In Leyland's experience, it's not something that the umpires are unwilling to do, anyway.

 "They want to get every play right. There’s no umpire that wants to get plays wrong. That’s what the replay process is for. Why wouldn’t you take advantage of it?" he said. "If I was an umpire I’d be, ‘Well, I don’t want to miss this thing, if it was a home run. I want to make sure I got it.’ I think it’s common sense to take a peek at it."

That doesn't mean that Leyland wants a TON of replays, but he's always been an advocate of extending it beyond just home run calls.
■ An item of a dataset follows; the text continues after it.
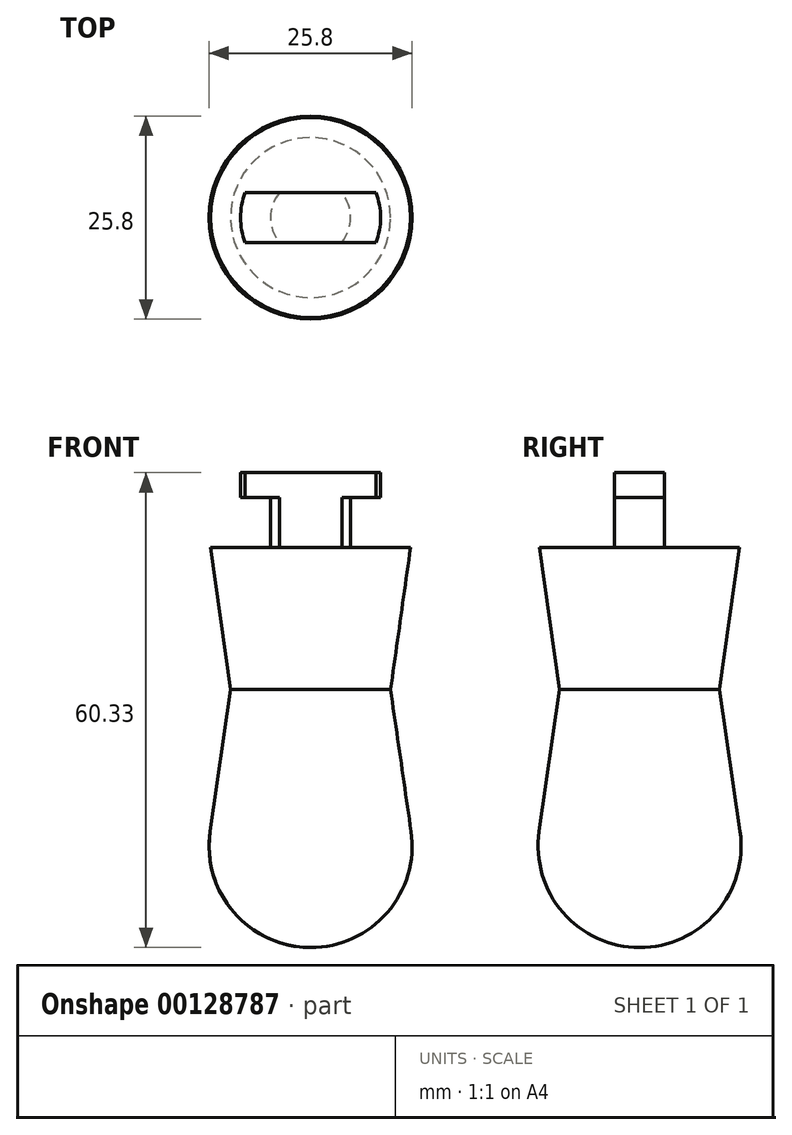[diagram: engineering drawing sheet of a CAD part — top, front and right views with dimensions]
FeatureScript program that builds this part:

"I do. I do. That's one of my big bugaboos. I do, but I want to see very little. I've made this point 1,000 times. It does not make sense to me in a 10-1 game to go out and look at a home run and say, yes, it's a home run that makes it 11-1. And in the seventh game of the World Series a line drive that's hit down the left-field line that's clearly that much fair and they call it foul but they don't look at it. That doesn't make sense to me," he said.

"I don't want to make it a circus either. But in defense of them, you can't do it like over the bag necessarily because the guy might catch the ball and not throw it and then they go look at a replay and say it was fair, well, the guy called it foul so the guy didn't throw it. But I think at least maybe a line drive that reaches outfield grass, at least. You know, it happened with the Twins and the Yankees a few of years ago in the playoffs. The guy was clearly fair that much, the guy called it a foul ball, and that was a huge turnaround in that series, in that game. That doesn't make sense to me. They'll give a guy a home run if he hits it, but they won't give a guy a double with the bases loaded in a tie game in the World Series if he legitimately hit a double. That doesn't make sense."

How about managerial challenges?

"No. I'm not going to stand there with a flag up my (butt) to throw out there on the field. No. I'm not doing it. No. Buzz somebody. Do whatever you want," Leyland said. "But when I've got to throw a red flag, that means I throw the red flag to go home."